Pemkab Sumenep: Informasi Kenaikan BBM Adalah Isu
Menanggapi situasi tersebut, Pemerintah Kabupaten (Pemkab) Sumenep melalui Kepala Bagian Perekonomian dan Sumber Daya Alam (SDA) Sekretariat Daerah, Dadang Dedi Iskandar, menegaskan bahwa hingga saat ini belum ada kebijakan resmi mengenai kenaikan harga BBM bersubsidi.
“Sampai hari ini, kami belum menerima informasi atau instruksi resmi terkait kenaikan harga BBM bersubsidi.

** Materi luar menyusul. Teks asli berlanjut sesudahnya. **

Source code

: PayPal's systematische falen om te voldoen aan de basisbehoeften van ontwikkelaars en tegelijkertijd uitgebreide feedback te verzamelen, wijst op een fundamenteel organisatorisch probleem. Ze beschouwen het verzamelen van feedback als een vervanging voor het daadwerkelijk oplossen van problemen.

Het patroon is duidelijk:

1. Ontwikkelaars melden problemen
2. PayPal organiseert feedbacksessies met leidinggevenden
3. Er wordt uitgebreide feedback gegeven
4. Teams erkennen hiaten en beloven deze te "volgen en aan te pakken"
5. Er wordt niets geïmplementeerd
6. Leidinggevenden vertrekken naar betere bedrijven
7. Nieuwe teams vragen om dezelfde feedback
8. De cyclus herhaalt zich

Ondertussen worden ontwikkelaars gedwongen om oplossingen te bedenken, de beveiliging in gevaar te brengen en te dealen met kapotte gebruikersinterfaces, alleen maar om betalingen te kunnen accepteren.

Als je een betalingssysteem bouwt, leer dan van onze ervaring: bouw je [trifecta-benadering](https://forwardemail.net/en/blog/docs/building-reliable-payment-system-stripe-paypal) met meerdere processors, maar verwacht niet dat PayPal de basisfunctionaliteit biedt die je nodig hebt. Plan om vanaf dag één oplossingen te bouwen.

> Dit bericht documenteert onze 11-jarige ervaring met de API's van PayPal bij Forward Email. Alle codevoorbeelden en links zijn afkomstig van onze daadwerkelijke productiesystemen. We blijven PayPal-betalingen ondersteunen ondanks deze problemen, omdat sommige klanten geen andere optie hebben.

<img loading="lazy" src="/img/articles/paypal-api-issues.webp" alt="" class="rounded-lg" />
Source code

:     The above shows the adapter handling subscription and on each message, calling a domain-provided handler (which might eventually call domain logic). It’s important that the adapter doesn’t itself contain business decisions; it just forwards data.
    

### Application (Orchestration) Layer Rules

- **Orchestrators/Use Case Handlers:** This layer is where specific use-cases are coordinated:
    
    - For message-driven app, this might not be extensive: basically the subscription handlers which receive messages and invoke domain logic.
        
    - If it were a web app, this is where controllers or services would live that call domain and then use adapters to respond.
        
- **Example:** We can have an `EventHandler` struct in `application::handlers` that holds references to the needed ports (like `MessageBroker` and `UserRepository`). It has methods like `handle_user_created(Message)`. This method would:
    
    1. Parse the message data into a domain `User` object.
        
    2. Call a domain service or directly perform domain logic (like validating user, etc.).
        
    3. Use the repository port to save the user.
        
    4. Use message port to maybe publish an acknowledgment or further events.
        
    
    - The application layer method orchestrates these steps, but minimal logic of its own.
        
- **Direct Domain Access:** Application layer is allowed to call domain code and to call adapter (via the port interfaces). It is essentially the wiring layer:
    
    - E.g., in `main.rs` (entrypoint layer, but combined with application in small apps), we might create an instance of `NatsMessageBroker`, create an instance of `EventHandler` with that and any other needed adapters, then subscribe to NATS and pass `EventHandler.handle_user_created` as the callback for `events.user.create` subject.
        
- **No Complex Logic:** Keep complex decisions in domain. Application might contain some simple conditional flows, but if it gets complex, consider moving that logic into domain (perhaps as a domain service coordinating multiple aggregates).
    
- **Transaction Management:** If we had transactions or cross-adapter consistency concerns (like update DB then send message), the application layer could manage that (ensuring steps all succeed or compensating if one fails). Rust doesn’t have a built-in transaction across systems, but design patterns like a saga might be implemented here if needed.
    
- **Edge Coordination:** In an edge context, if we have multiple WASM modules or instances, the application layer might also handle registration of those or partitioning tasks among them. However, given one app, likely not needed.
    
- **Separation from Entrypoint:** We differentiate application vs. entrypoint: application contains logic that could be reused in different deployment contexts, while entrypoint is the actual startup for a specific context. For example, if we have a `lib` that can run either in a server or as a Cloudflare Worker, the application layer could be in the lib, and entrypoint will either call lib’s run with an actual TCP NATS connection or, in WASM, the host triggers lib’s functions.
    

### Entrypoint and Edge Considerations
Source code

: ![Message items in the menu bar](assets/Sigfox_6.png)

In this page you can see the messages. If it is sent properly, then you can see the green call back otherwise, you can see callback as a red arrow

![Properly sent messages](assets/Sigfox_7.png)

Kami pastikan informasi yang beredar itu hanya isu,” tegas Dadang pada Selasa (31/3).
Dadang mengimbau agar masyarakat Kepulauan Kangean tetap tenang dan tidak terpengaruh oleh provokasi di media sosial. Ia menjamin bahwa distribusi BBM untuk wilayah Kabupaten Sumenep, termasuk wilayah kepulauan, sejauh ini berjalan normal tanpa kendala.
“Distribusi tetap lancar. Bahkan besok dijadwalkan akan ada tambahan pengiriman stok BBM khusus ke wilayah Kangean. Kami harap warga tidak perlu melakukan panic buying karena stok dipastikan aman,” pungkasnya.